Quelques jours plus tard, alors que j’étais perdu dans mes pensées patriotiquement pro-canadiennes et que je sirotais tranquillement mon pastis à la terrasse d’un café tout en consultant les nouvelles du Canada sur un site internet, j’ai failli tomber à la renverse. Je venais d’apprendre l’élection de Pierre Poilievre à la tête du Parti conservateur du Canada. Son élection en soi ne représentait pas une surprise. Il était le grand favori et a su l’emporter haut la main. Mon étonnement, qui me poursuit encore jusqu’à ce jour, provient de cette profonde incohérence qui existe au sein du parti qu’il dirige maintenant : comment peut-on prétendre favoriser le respect de la loi et de l’ordre pour ensuite élire un individu qui s’est opposé farouchement à la campagne de vaccination du gouvernement libéral contre la COVID-19 et soutenu sans ambages l’action des camionneurs du soi-disant « convoi de la liberté » ? De toute évidence le Parti conservateur n’est plus à une contradiction près.

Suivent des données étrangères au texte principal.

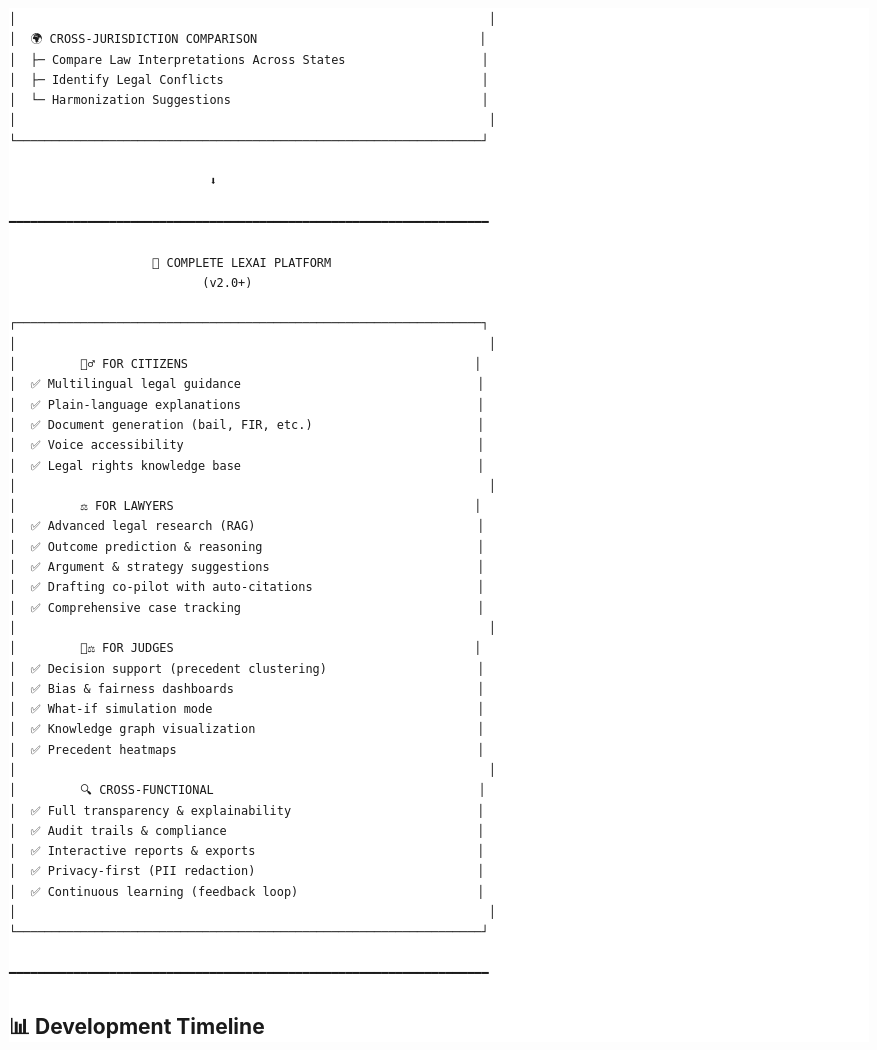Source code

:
 ```
│                                                                  │
│  🌍 CROSS-JURISDICTION COMPARISON                               │
│  ├─ Compare Law Interpretations Across States                   │
│  ├─ Identify Legal Conflicts                                    │
│  └─ Harmonization Suggestions                                   │
│                                                                  │
└─────────────────────────────────────────────────────────────────┘

                            ⬇️

━━━━━━━━━━━━━━━━━━━━━━━━━━━━━━━━━━━━━━━━━━━━━━━━━━━━━━━━━━━━━━━━━━━

                    🎯 COMPLETE LEXAI PLATFORM
                           (v2.0+)

┌─────────────────────────────────────────────────────────────────┐
│                                                                  │
│         🧍‍♂️ FOR CITIZENS                                        │
│  ✅ Multilingual legal guidance                                 │
│  ✅ Plain-language explanations                                 │
│  ✅ Document generation (bail, FIR, etc.)                       │
│  ✅ Voice accessibility                                         │
│  ✅ Legal rights knowledge base                                 │
│                                                                  │
│         ⚖️ FOR LAWYERS                                          │
│  ✅ Advanced legal research (RAG)                               │
│  ✅ Outcome prediction & reasoning                              │
│  ✅ Argument & strategy suggestions                             │
│  ✅ Drafting co-pilot with auto-citations                       │
│  ✅ Comprehensive case tracking                                 │
│                                                                  │
│         👩‍⚖️ FOR JUDGES                                          │
│  ✅ Decision support (precedent clustering)                     │
│  ✅ Bias & fairness dashboards                                  │
│  ✅ What-if simulation mode                                     │
│  ✅ Knowledge graph visualization                               │
│  ✅ Precedent heatmaps                                          │
│                                                                  │
│         🔍 CROSS-FUNCTIONAL                                     │
│  ✅ Full transparency & explainability                          │
│  ✅ Audit trails & compliance                                   │
│  ✅ Interactive reports & exports                               │
│  ✅ Privacy-first (PII redaction)                               │
│  ✅ Continuous learning (feedback loop)                         │
│                                                                  │
└─────────────────────────────────────────────────────────────────┘

━━━━━━━━━━━━━━━━━━━━━━━━━━━━━━━━━━━━━━━━━━━━━━━━━━━━━━━━━━━━━━━━━━━
```

## 📊 Development Timeline
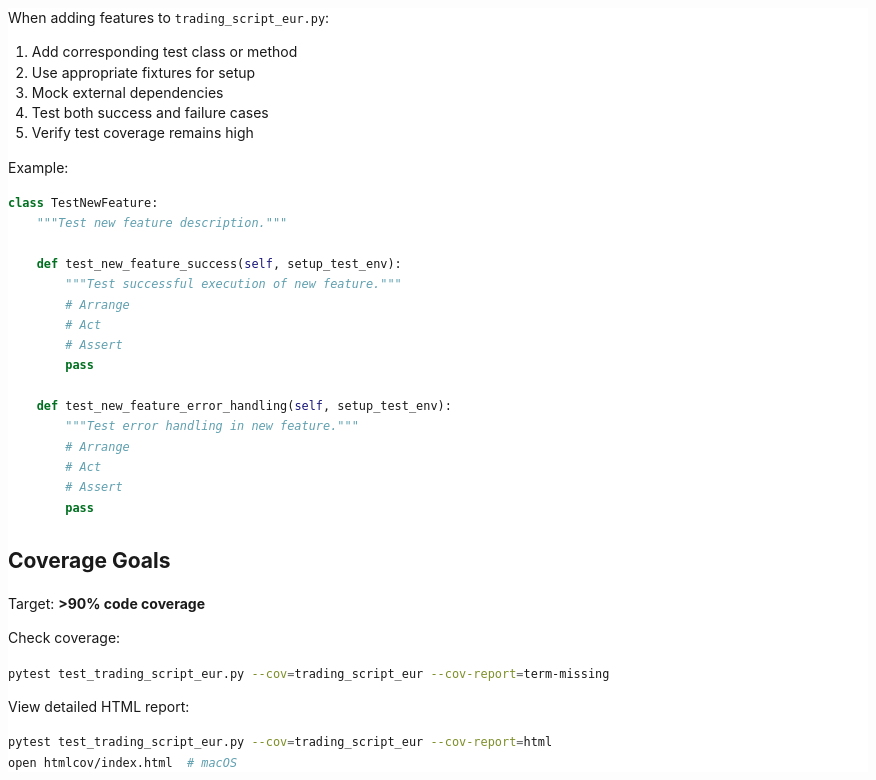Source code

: When adding features to `trading_script_eur.py`:

1. Add corresponding test class or method
2. Use appropriate fixtures for setup
3. Mock external dependencies
4. Test both success and failure cases
5. Verify test coverage remains high

Example:
```python
class TestNewFeature:
    """Test new feature description."""

    def test_new_feature_success(self, setup_test_env):
        """Test successful execution of new feature."""
        # Arrange
        # Act
        # Assert
        pass

    def test_new_feature_error_handling(self, setup_test_env):
        """Test error handling in new feature."""
        # Arrange
        # Act
        # Assert
        pass
```

## Coverage Goals

Target: **>90% code coverage**

Check coverage:
```bash
pytest test_trading_script_eur.py --cov=trading_script_eur --cov-report=term-missing
```

View detailed HTML report:
```bash
pytest test_trading_script_eur.py --cov=trading_script_eur --cov-report=html
open htmlcov/index.html  # macOS
```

Dans l’avion qui me ramenait au Canada, alors que l’hôtesse nous servait un plat de « gâchis » parmentier dont le goût, vous l’avez compris, laissait à désirer, je ne pus m’empêcher de revenir sur les difficultés et la frustration par lesquelles je suis passé à essayer, quelques jours auparavant, de remplir l’application ArriveCAN pour me faire dire par ma voisine, une fois dans l’avion, qu’à partir du 1er octobre cette fonction serait abolie. Ah ! bureaucratie, que tu sois canadienne, française ou d’ailleurs, j’aimerais tant qu’un jour tu apprennes à nous lâcher.